■ Extracted data ■
* * * * * * *
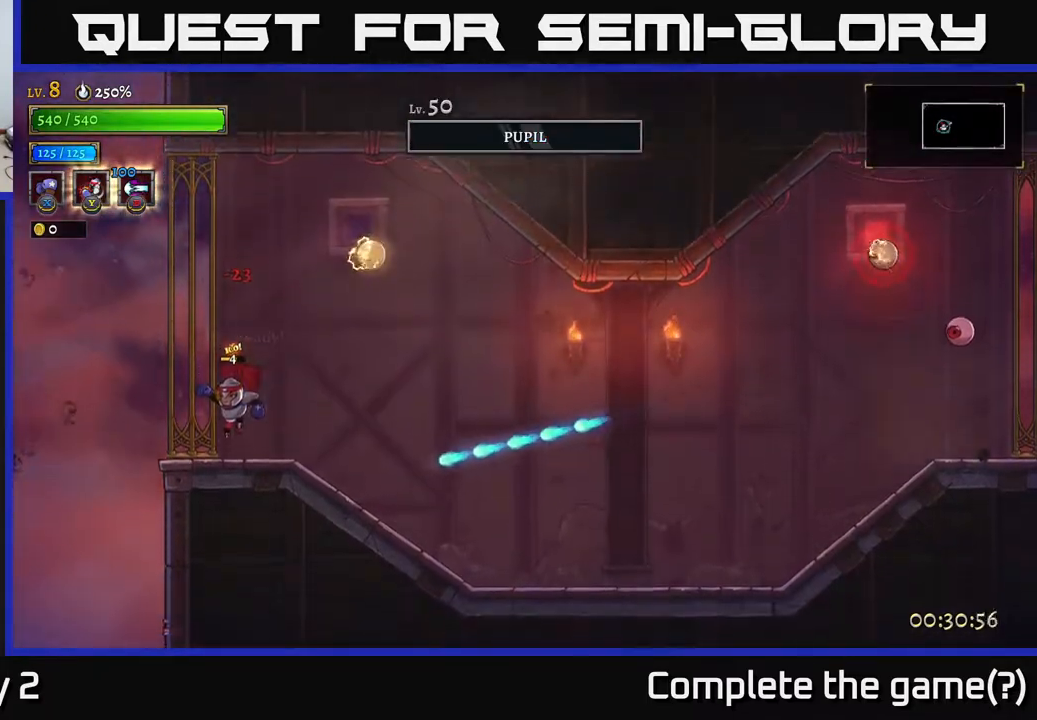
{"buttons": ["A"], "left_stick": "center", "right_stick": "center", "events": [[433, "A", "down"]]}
* * * * * * *
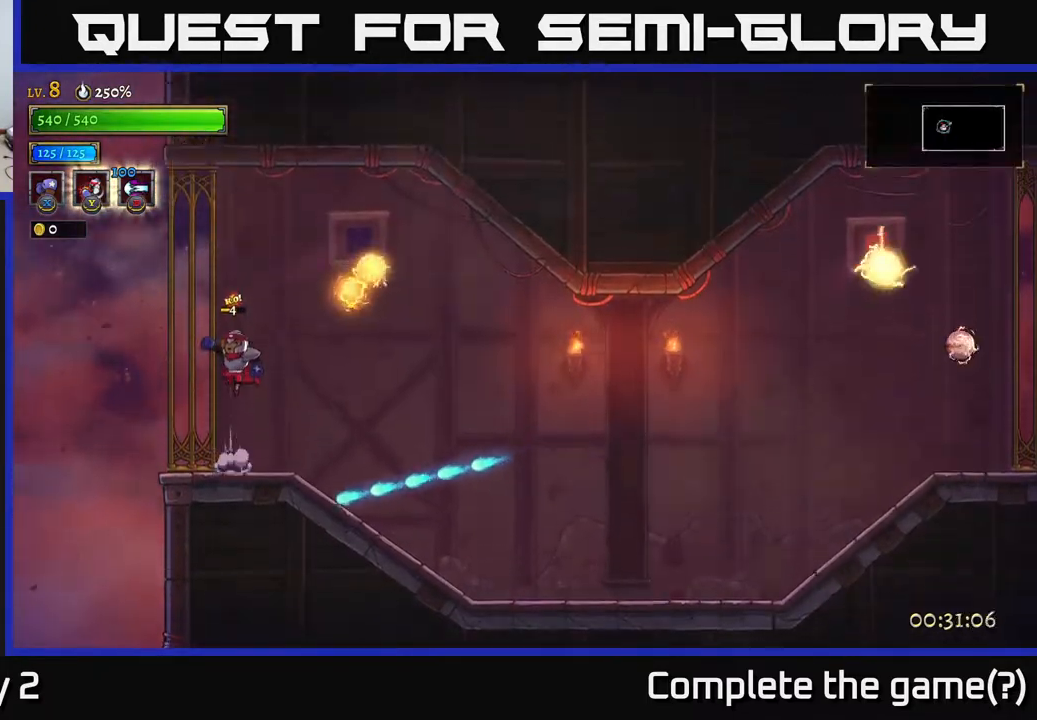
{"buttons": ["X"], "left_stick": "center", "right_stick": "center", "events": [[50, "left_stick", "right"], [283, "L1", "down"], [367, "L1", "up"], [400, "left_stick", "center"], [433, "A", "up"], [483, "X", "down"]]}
* * * * * * *
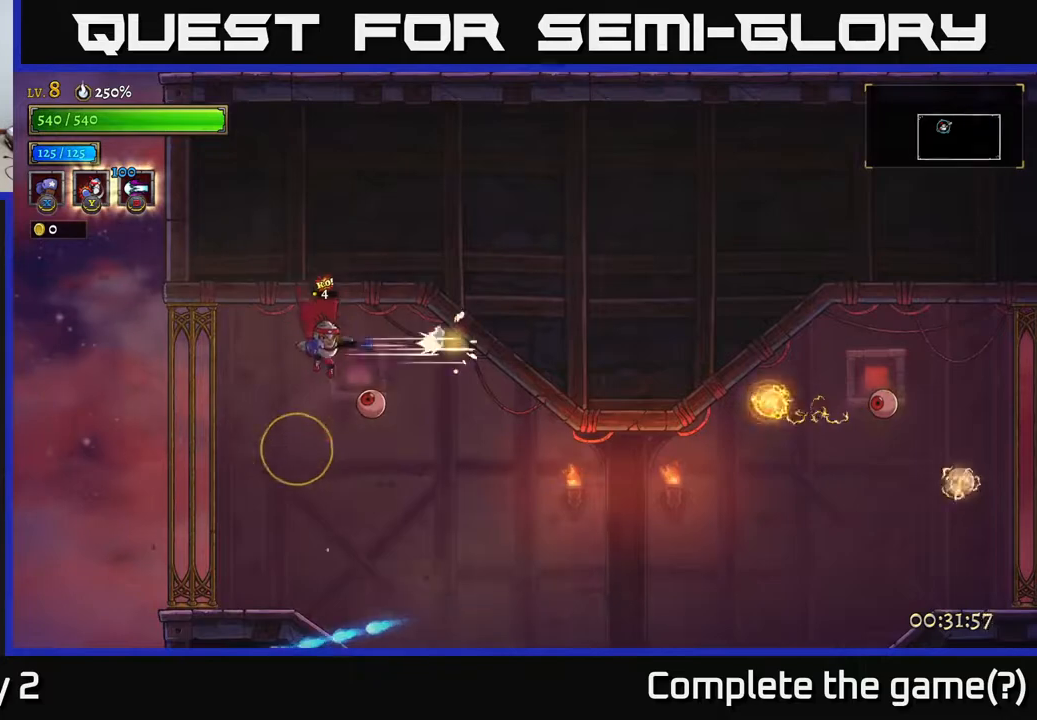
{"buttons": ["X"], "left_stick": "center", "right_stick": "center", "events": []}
* * * * * * *
■ Exercise aim ■
Where the string "down" occurs in a line of the material above, copy the whole line.

■ Response to this task ■
{"buttons": ["A"], "left_stick": "center", "right_stick": "center", "events": [[433, "A", "down"]]}
{"buttons": ["X"], "left_stick": "center", "right_stick": "center", "events": [[50, "left_stick", "right"], [283, "L1", "down"], [367, "L1", "up"], [400, "left_stick", "center"], [433, "A", "up"], [483, "X", "down"]]}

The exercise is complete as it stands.